Following the Imagined / CL3 Architects / Hong Kong / Mar 25 – Apr 26 / Christie Lee
Hong Kong artist Tung Wing Long’s recent solo at CL3 Architects’ Wanchai office is a short but nevertheless sweet paean to the medium of video, where exciting things are happening right now, bolstered by new editing tools, the possibility of ever bigger screens and the general obsession with the immersive.
The first thing the visitor sees on entering Following the Imagined is a video of a sleeping head. Inspired by Constantin Brâncuși’s The Sleeping Muse, Untitled (head) examines the idea of the medium itself. The term video art is often used interchangeably with the moving image; the piece questions whether a video needs to be moving for it to be considered video art.
The eerie stillness of Untitled (head) is quickly disrupted by the spinning and whirling elsewhere. Immediately behind it, i/i is an installation of two CRT TVs that move in a continuous circular motion until at one point meeting before turning away. The two screens depict blurred views of a cityscape, though there is one moment when the artist appears, seemingly in excruciating ecstasy or pain. In Hundred Jumps, a pair of feet continuously skip over a cable tie that is attached to the screen itself. Tung’s videos exist in the liminal space between the real and the untrue, between what happens behind the screen and before it, between what exists and what doesn’t.
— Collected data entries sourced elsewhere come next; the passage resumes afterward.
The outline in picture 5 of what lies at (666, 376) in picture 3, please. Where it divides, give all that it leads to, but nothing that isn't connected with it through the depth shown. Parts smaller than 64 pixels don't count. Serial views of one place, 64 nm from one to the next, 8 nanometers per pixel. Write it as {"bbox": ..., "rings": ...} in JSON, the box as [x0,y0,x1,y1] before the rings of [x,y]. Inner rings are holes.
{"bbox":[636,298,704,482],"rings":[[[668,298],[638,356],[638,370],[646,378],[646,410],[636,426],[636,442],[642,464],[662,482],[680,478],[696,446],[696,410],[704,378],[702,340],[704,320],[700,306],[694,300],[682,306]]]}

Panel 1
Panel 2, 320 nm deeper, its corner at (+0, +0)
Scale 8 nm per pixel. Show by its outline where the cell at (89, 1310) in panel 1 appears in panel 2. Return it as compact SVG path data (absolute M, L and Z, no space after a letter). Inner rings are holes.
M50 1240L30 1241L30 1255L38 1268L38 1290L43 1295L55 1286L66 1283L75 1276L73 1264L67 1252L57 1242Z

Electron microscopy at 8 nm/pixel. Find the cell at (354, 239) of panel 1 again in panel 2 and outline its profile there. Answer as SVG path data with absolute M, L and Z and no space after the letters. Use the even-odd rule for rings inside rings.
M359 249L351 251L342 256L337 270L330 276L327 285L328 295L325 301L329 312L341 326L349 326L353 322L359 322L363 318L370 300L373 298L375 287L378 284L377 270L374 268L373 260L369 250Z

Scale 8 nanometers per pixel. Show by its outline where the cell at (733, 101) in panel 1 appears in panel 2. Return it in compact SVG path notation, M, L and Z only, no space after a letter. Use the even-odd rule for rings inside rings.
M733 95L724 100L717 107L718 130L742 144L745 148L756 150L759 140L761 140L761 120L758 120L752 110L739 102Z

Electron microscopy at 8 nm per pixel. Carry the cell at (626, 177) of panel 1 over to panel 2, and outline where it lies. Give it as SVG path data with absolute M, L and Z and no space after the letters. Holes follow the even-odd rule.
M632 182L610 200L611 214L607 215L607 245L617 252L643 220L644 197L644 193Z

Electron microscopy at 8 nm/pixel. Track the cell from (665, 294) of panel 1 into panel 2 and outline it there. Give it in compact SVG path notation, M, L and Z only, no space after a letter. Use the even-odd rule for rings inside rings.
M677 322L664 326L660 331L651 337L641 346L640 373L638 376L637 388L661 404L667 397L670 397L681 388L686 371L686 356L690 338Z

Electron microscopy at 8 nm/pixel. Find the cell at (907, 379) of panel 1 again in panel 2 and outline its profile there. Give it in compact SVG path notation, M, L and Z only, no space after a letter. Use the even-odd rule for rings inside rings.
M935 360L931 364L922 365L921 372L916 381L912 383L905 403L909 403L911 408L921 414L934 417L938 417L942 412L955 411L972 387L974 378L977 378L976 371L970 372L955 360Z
Courtesy the artist and CL3 Architects.
That experimentation continues in Mind Cut, consisting of six video panels spinning clockwise. Attached to it is a stick, the tip of which is an LED light, that keeps whipping the whirling piece. Look at it long enough and your
head starts to spin. A similar disorientation is provided by the sense of fragmentation pervading the show: the artist’s fragmented body, explicitly seen in Untitled (Head) and Hundred Jumps, but also the diffusive contemporary self. Snaking through the art, the viewer feels pulled in different directions. Focusing on the blurry images on the two screens of i/i inevitably means being distracted by the whirling Mind Cut behind.
But the show is also as unapologetically indulgent as it is contemporary. It doesn’t concern itself with race relations, gender politics or the larger sociopolitical questions of the day; its primary concern is with the pleasure of art itself.
Unlike In Between, a previous work that uses modern LCD screens, the vintage CRT TVs hark back to an earlier period in video art history, when the medium itself was seen as art rather than screening vessel, and as such bore a closer resemblance to abstract painting than sprawling visual essay. Tung’s videos, rid of any narrative content, pull the viewer in not by any particular stories they tell, but by the visual experience they promise. This is art that demands your time, not because it’s vast or because you need to pore over lengthy captions, but because it has the power to alter your sense of time and space – if you allow it to.